◆ Aufgaben:
• a. Beantworte zum Text über Unterrichtsbesuche diese Fragen:
(i) Wie empfinden viele Lehrkräfte Unterrichtsbesuche?
(ii) Was soll bei Unterrichtsbesuchen durch Schulleitung und Schulaufsicht überprüft werden?
(iii) Welche Vorschrift sieht die Zusammenarbeit von Schule und Erziehungsberechtigten vor?
• b. Kopiere aus dem Text über Unterrichtsbesuche wortgetreu den Abschnitt von „Unterrichtsbesuche durch Schulleitung /“ bis einschließlich „Unterrichtsbesuche überprüft wird.“.
• c. Nimm den Text über Unterrichtsbesuche dort auf, wo er aufhört, und schreibe ihn weiter.

◆ Angezeigter Textauszug:
Unterrichtsbesuche durch Schulleitung / Schulaufsicht

Unterrichtsbesuche werden von vielen Lehrkräften als unangenehm empfunden. Vielfach wird in ihnen sogar ein unzulässiger Eingriff in die Unterrichtspraxis und Erziehungsarbeit gesehen. Dies ist jedoch NICHT der Fall!

Der den Lehrkräften zustehende pädagogische Spielraum ist nicht unbegrenzt. Unterrichtsbesuche durch Schulleitung und Schulaufsicht dienen der Überprüfung, ob die Grenzen dieses Spielraums eingehalten werden.

Wie jeder Beschäftigte auch, haben es Lehrkräfte im Rahmen ihrer dienstlichen Pflichten daher zu akzeptieren, das ihre Arbeitsleistung durch Unterrichtsbesuche überprüft wird.

Unterrichtsbesuche durch Eltern dienen darüber hinaus dazu, die den Erziehungsberechtigten durch das Schulgesetz eingeräumten Informationsrechte zu verwirklichen und die in §4 Abs. 1 Satz 1 SchulG vorgesehene Zusammenarbeit von Schule und Erziehungsberechtigten zu verstärken.

◆ Gespeicherte Einträge:

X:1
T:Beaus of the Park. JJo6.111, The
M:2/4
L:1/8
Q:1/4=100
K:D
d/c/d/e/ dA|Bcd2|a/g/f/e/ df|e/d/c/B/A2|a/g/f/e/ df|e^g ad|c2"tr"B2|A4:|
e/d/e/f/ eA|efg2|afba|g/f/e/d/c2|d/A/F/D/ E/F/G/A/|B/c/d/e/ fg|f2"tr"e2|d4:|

---

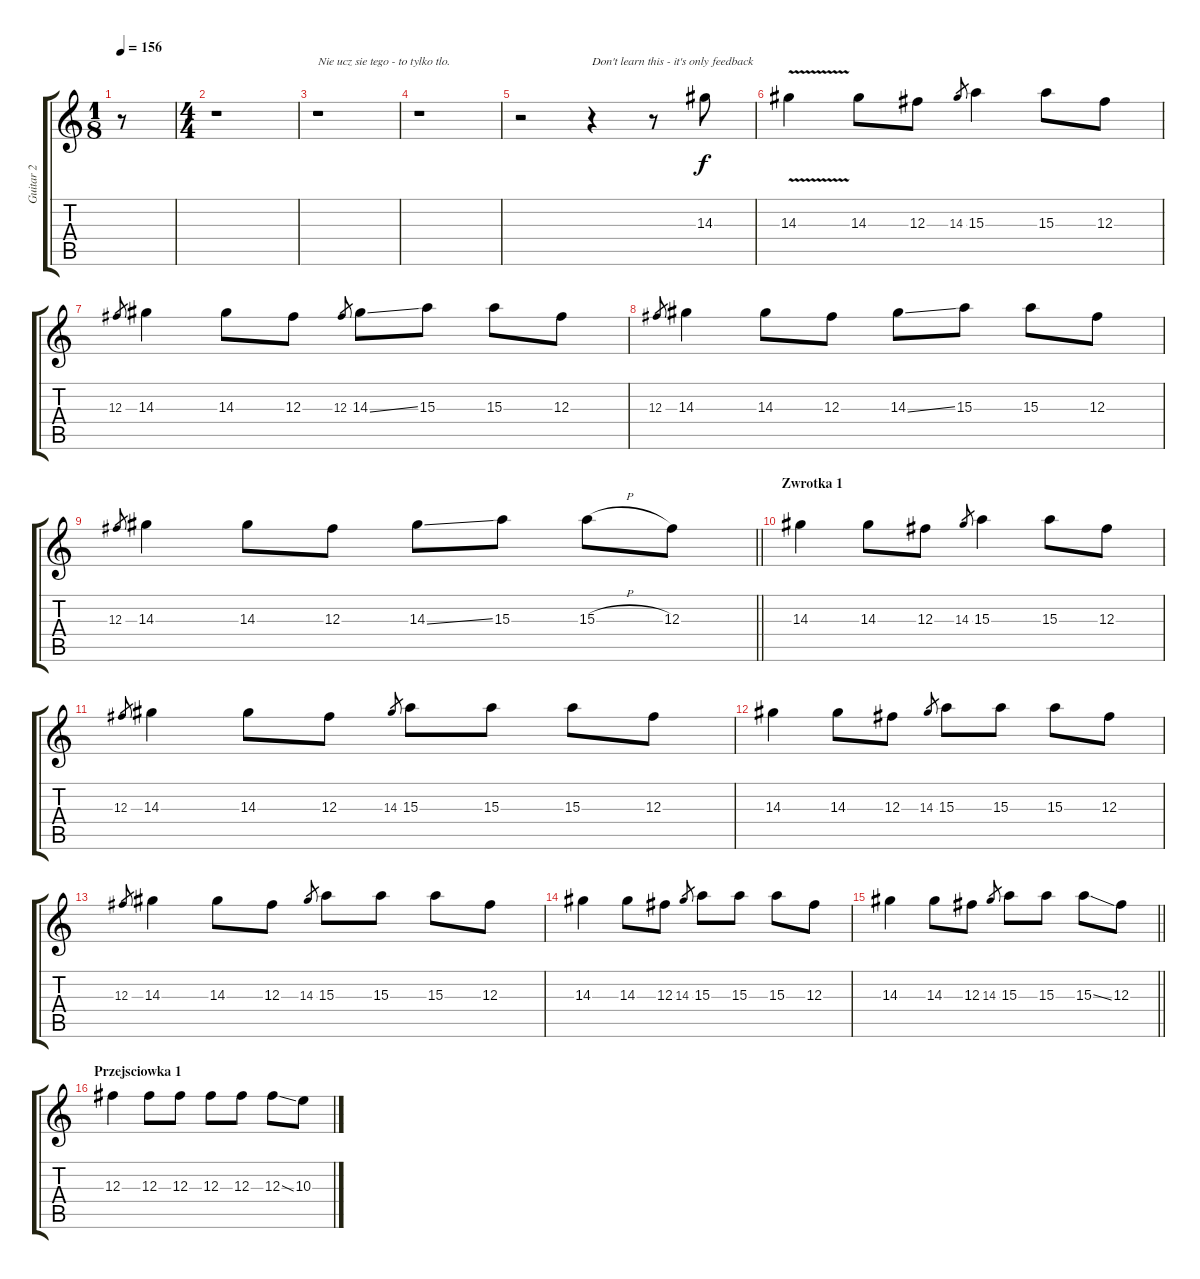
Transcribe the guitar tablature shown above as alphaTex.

◆ Antworten:
• a.
(i) Als unangenehm.
(ii) Ob die Grenzen des pädagogischen Spielraums der Lehrkräfte eingehalten werden.
(iii) §4 Abs. 1 Satz 1 SchulG.

• b.
Unterrichtsbesuche durch Schulleitung / Schulaufsicht

Unterrichtsbesuche werden von vielen Lehrkräften als unangenehm empfunden. Vielfach wird in ihnen sogar ein unzulässiger Eingriff in die Unterrichtspraxis und Erziehungsarbeit gesehen. Dies ist jedoch NICHT der Fall!

Der den Lehrkräften zustehende pädagogische Spielraum ist nicht unbegrenzt. Unterrichtsbesuche durch Schulleitung und Schulaufsicht dienen der Überprüfung, ob die Grenzen dieses Spielraums eingehalten werden.

Wie jeder Beschäftigte auch, haben es Lehrkräfte im Rahmen ihrer dienstlichen Pflichten daher zu akzeptieren, das ihre Arbeitsleistung durch Unterrichtsbesuche überprüft wird.

• c.
Unterrichtsbesuche durch die Schulleitung

Die Befugnis zur Durchführung von Unterrichtsbesuchen durch denSchulleiter oder die Schulleiterin ist im Schulgesetz nicht ausdrücklich formuliert. Jedoch ergibt sich diese aus der allgemeinen Verpflichtung des Schulleiter/der Schulleiterin, sich gemäß § 69 Abs. 4 Satz 3 Nr. 1 über den ordnungsgemäßen Ablauf der Unterrichts- und Erziehungsarbeit zu informieren.

Entsprechend wird auch in den Zuordnungsrichtlienien die “Durchführung von Unterrichtsbesuchen” als Aufgabe der Schulleitung nach § 69 Schulgesetz aufgeführt.

Die Zuordnungsrichtlinien sehen außerdem vor, dass bestimmte herausgehobene Funktionsträger innerhalb der Schule (z.B. Oberstufenkoordinator/in) im Rahmen ihres Aufgabengebietes Unterrichtsbesuche im Auftrag des Schulleiters/der Schulleiterin durchführen können.

Die Anlässe für Unterrichtsbesuche können ganz unterschiedlicher Natur sein.

Die der Schulleitung obliegende Gesamtverantwortung für die Arbeit der Schule sowie die Pflicht, für die Einhaltung der geltenden Rechtsvorschriften zu sorgen, insbesondere eine einheitliche Leistungsbeurteilung sicherzustellen, können im Einzelfall Unterrichtsbesuche erforderlich machen, die über eine beratende und unterstützende Funktion hinaus auch der Kontrolle dienen.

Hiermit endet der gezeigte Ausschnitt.